Once Cannon had found his niche as a frequent guest star on numerous television episodes, his career as a motion picture actor became somewhat desultory, though he had memorable roles in two films: as the road gang convict “Society Red” in Cool Hand Luke (1967); and as the gangster “Calhoun” in Cotton Comes to Harlem (1970). His first TV appearance was as a poker-hustling master sergeant in a 1958 episode of The Phil Silvers Show (1955). His tough screen persona was pretty well established by the mid-60’s, though, against character, he portrayed the timid weakling “Lloyd Chandler” (witness to the original crime committed by the “one-armed man”) in the final denouement installment of The Fugitive (1963). He was at his scene-stealing best in an episode of The Invaders (1967) as “Peter Kalter”, a strangely sympathetic mobster who turns against his own outfit and aids the chief protagonist against the impending alien threat.

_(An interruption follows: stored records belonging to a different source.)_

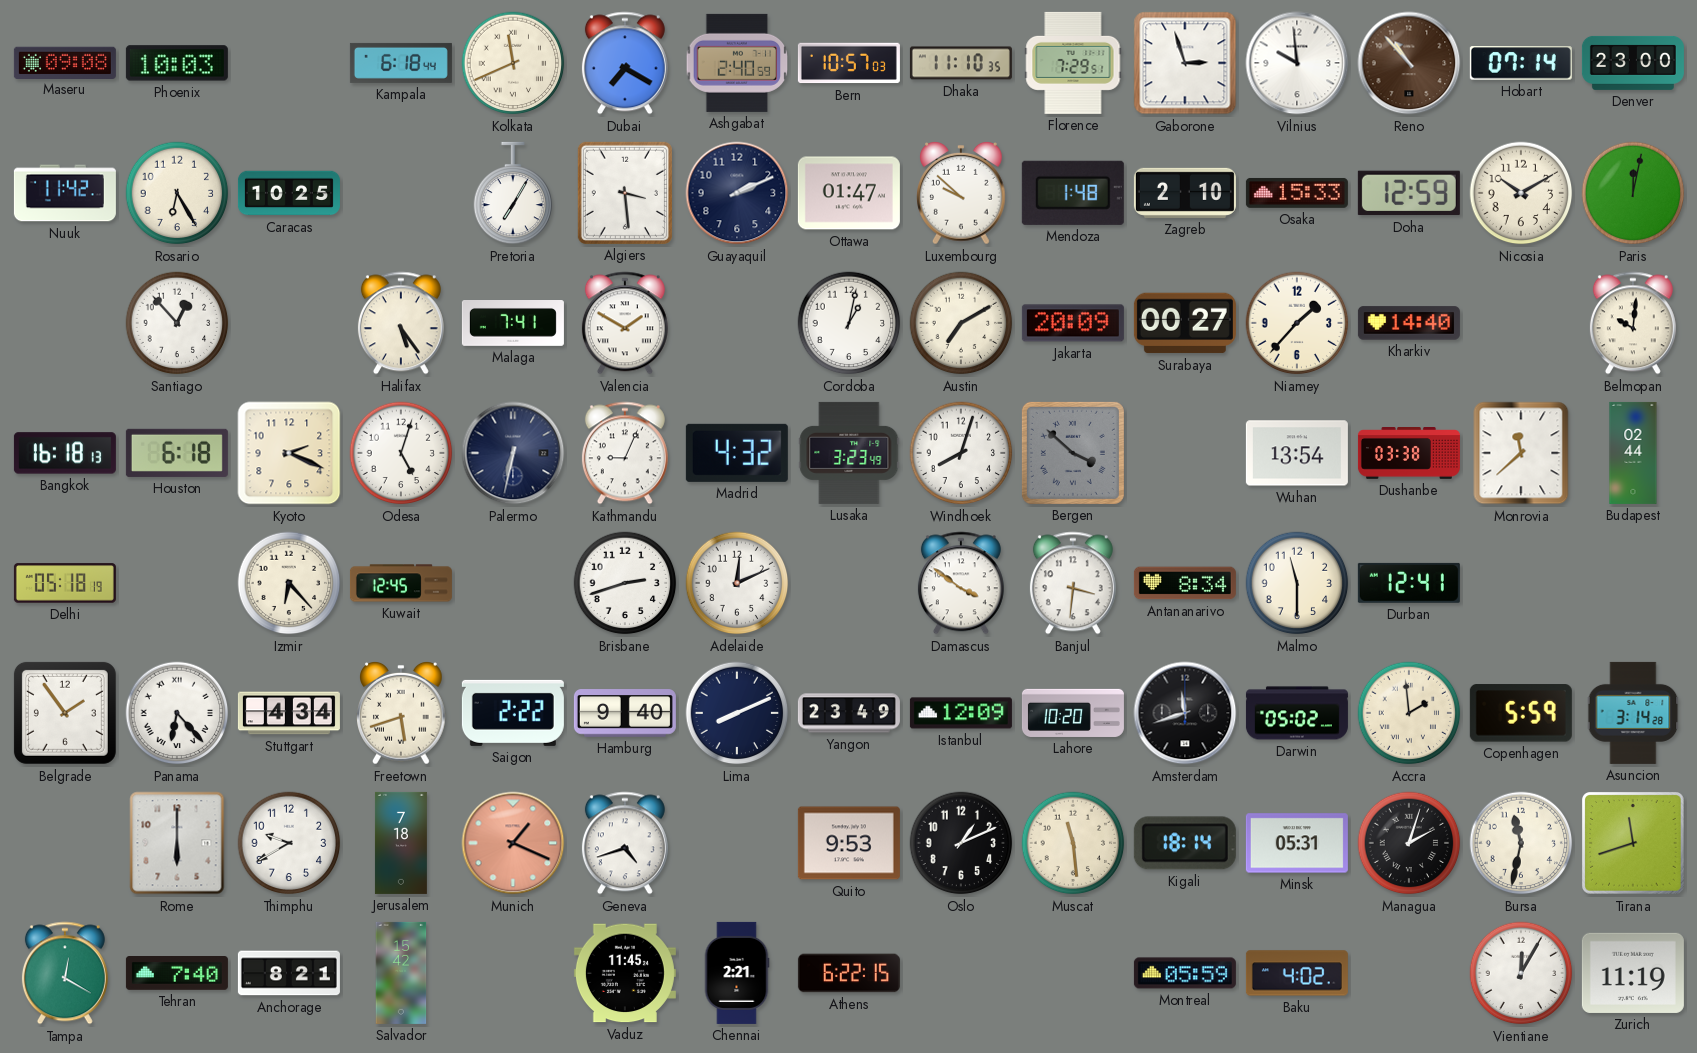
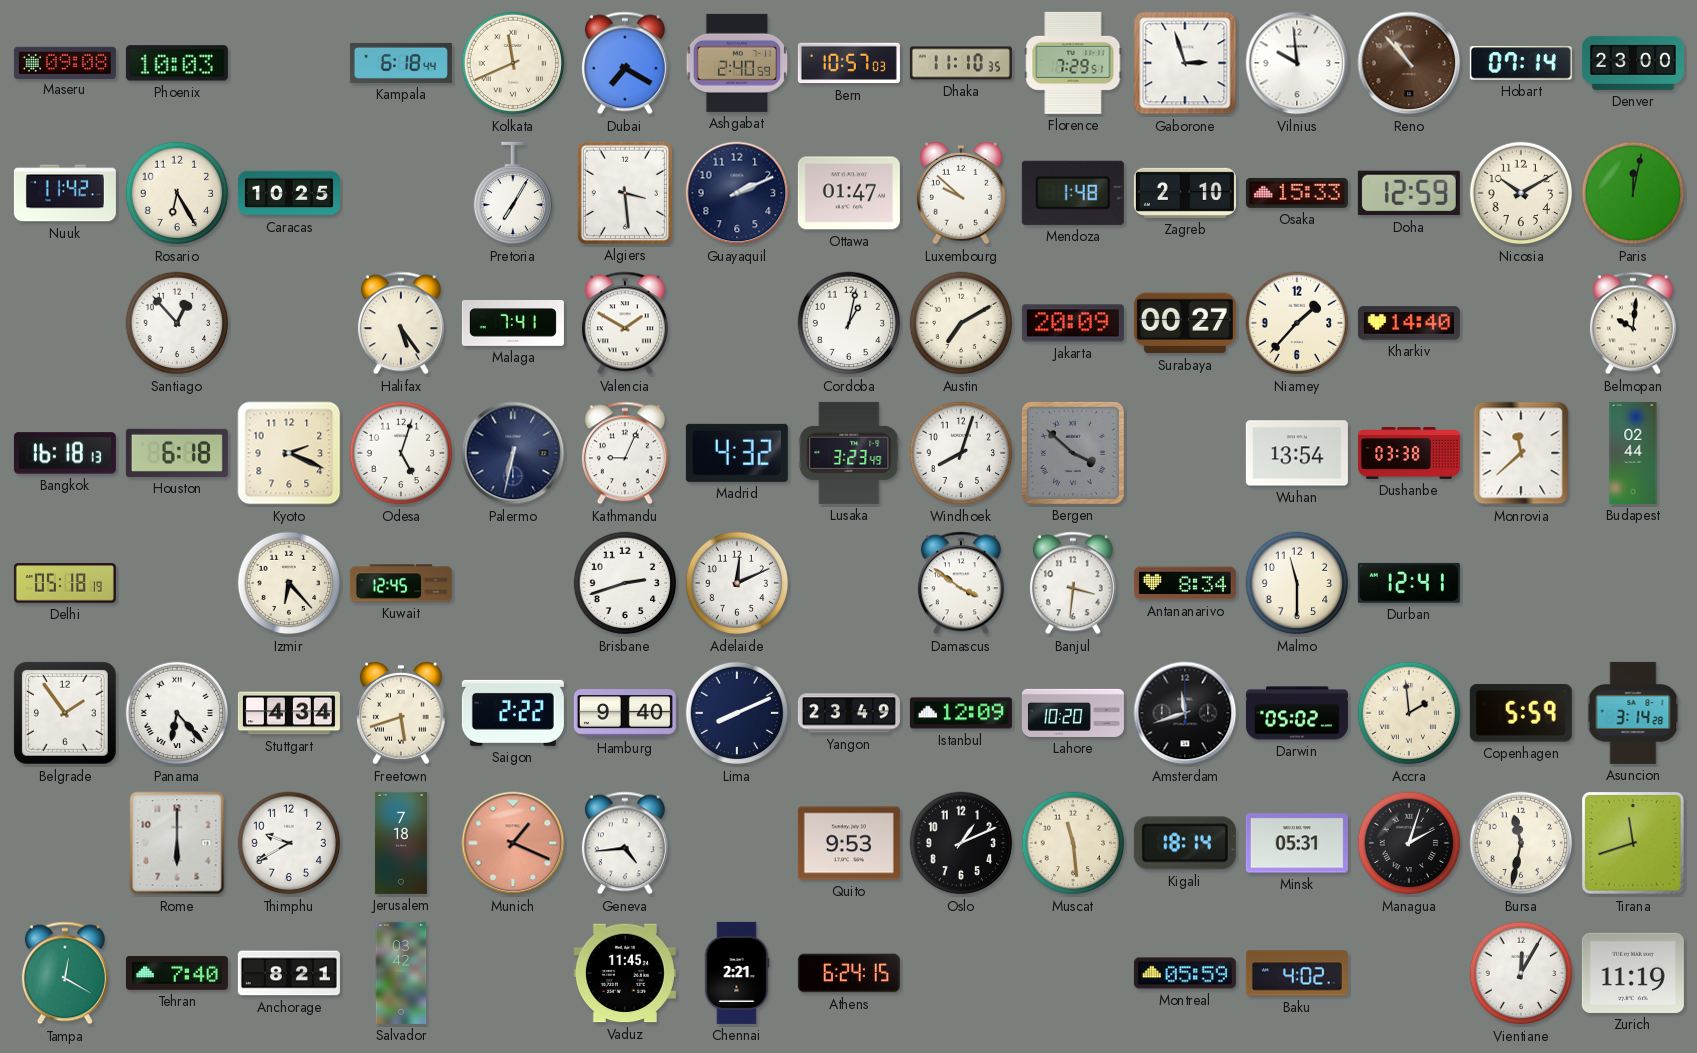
Geneva: 4:42 -> 4:44
Salvador: 15:42 -> 03:42
Athens: 6:22 -> 6:24
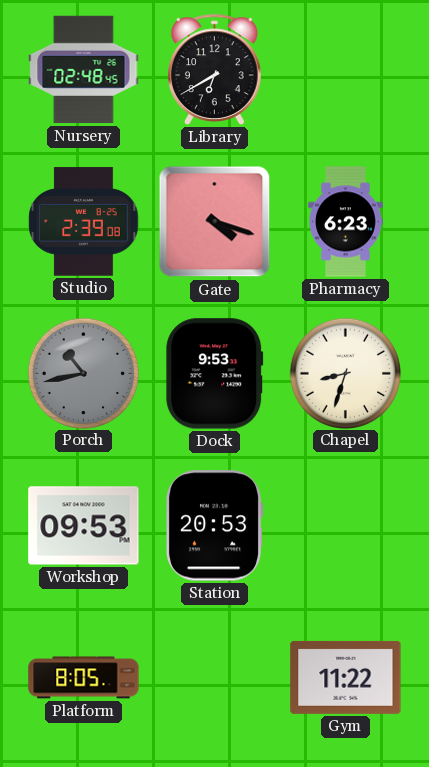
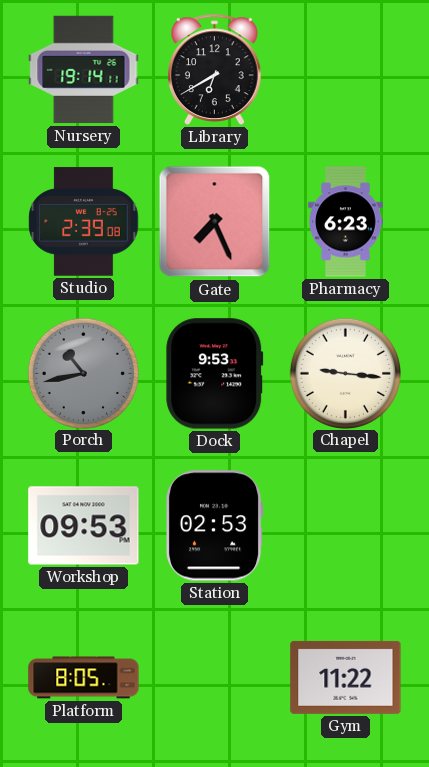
Nursery: 02:48 -> 19:14
Gate: 4:18 -> 7:26
Chapel: 8:33 -> 9:16
Station: 20:53 -> 02:53
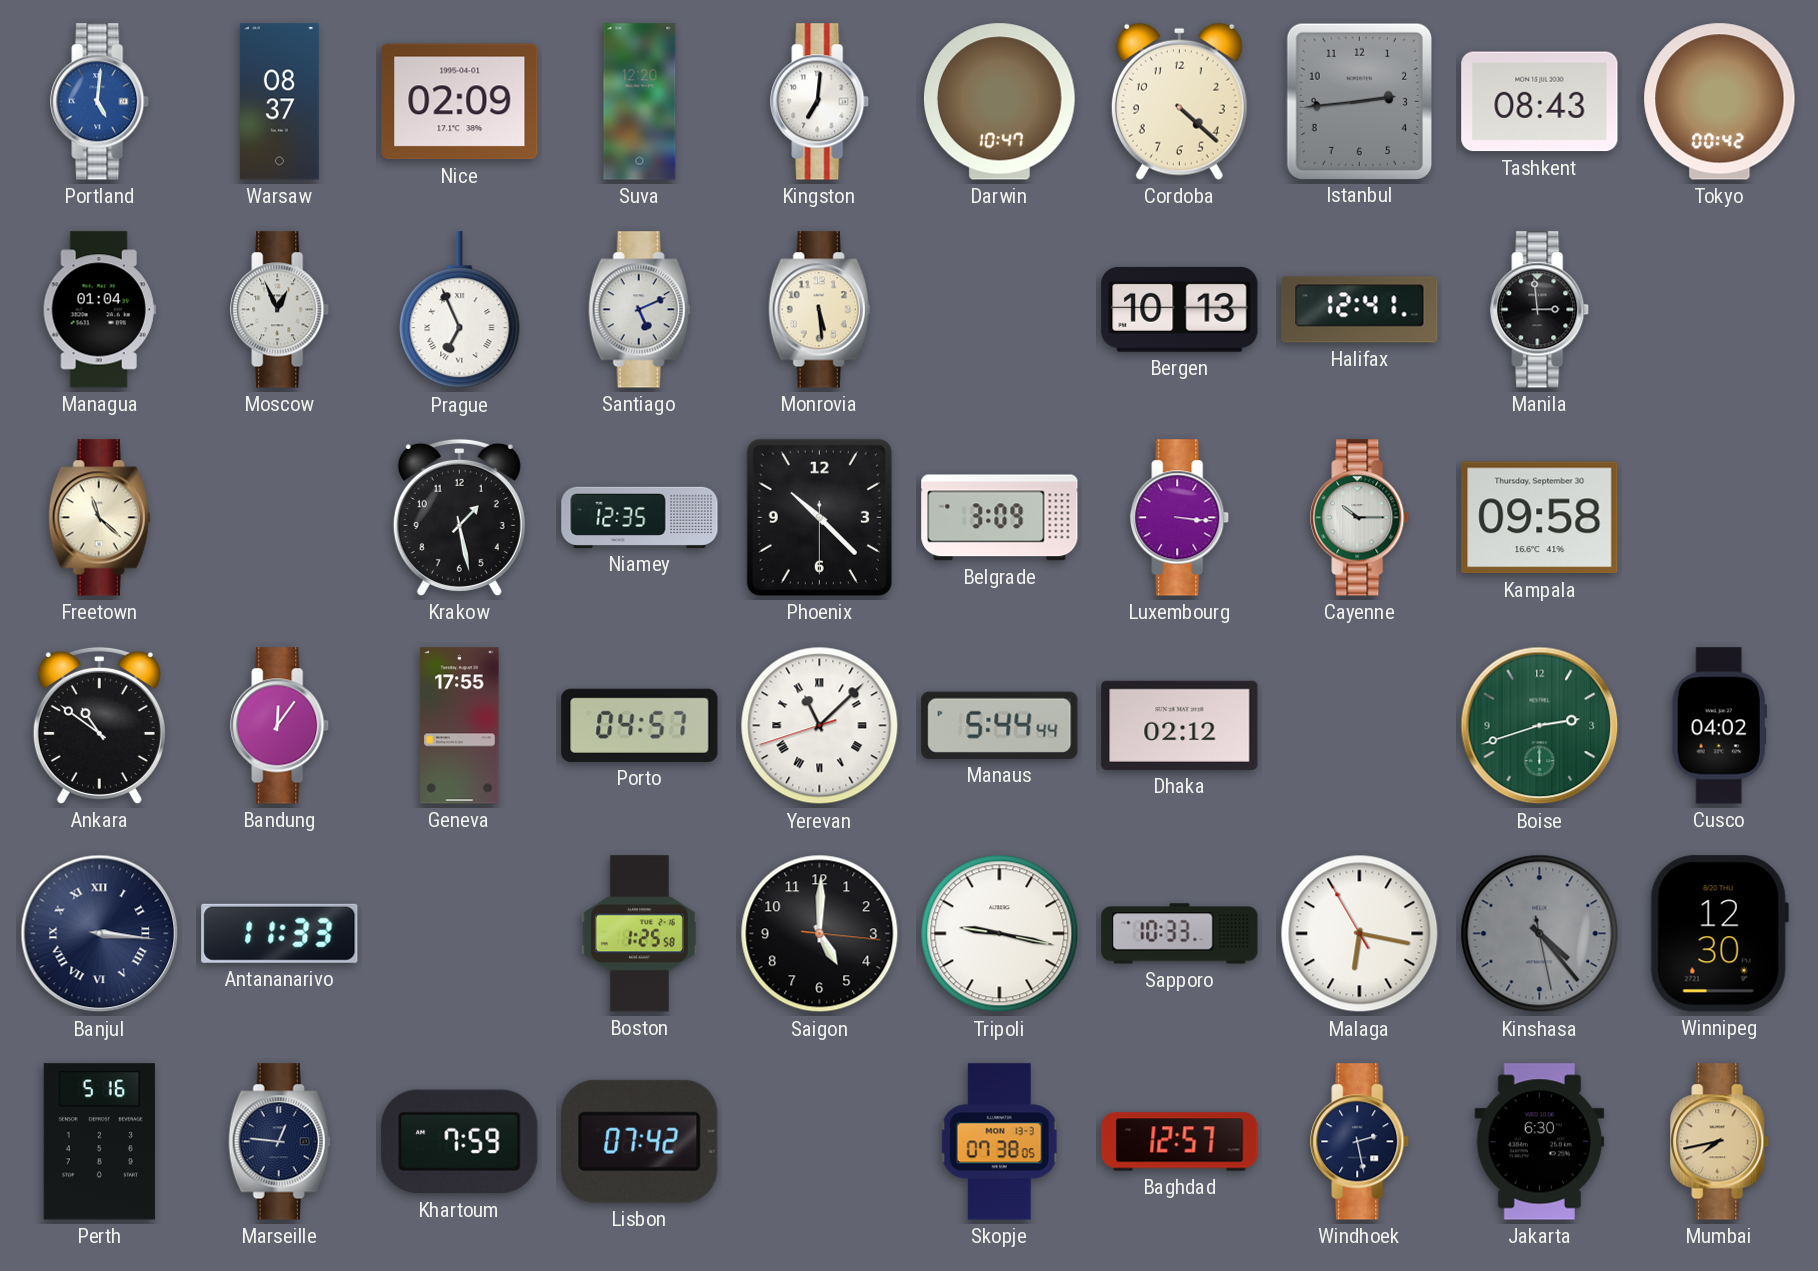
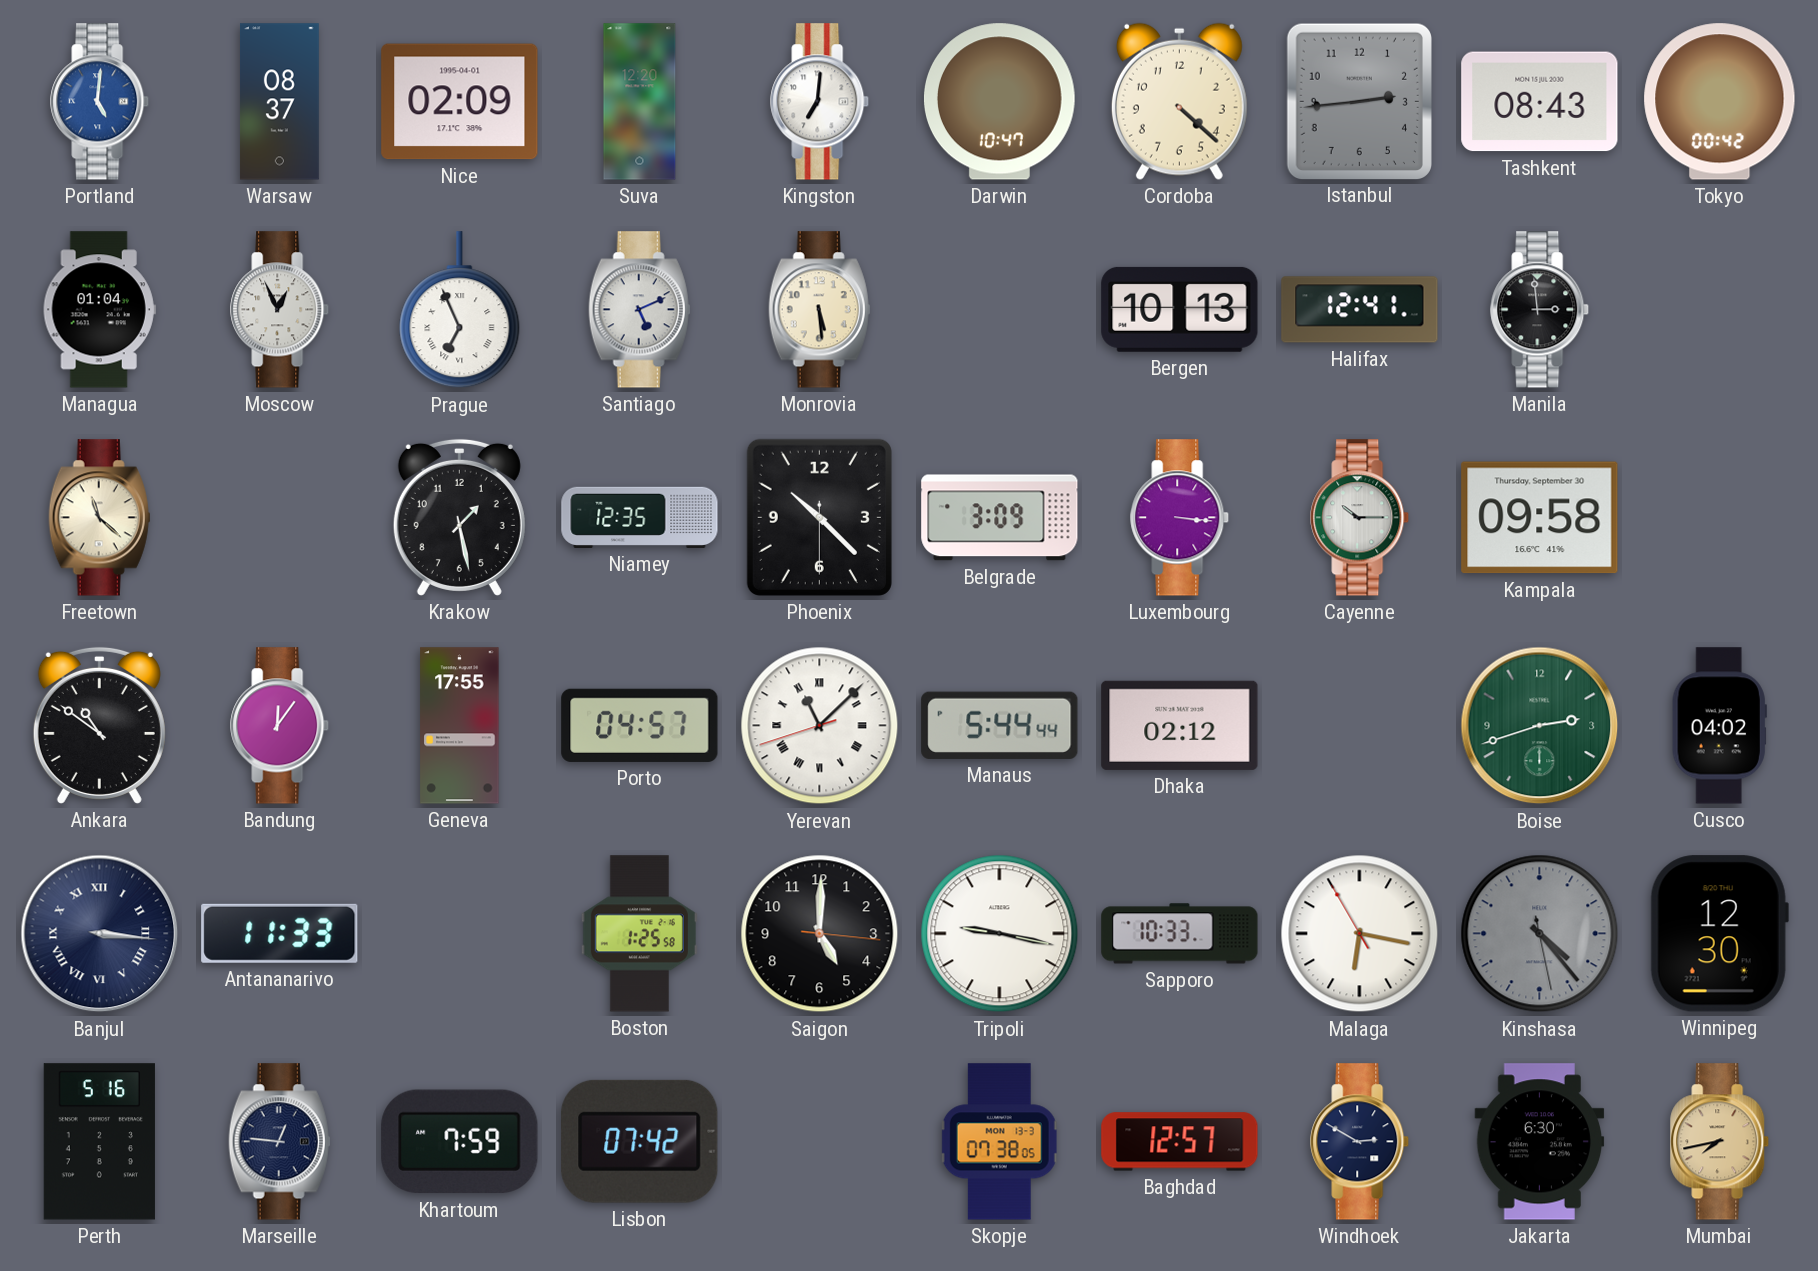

In his recurring role as lawman “Harry Briscoe” in the western comedy series Alias Smith and Jones (1971), Cannon was again given the opportunity to deliver some enjoyably caustic one-liners, something at which he excelled. He will arguably be most fondly remembered for his popular portrayal of the perpetually exasperated, choleric, cigar-chewing NYPD Chief of Detectives, “Peter B. Clifford”, in McCloud (1970) (1970-77).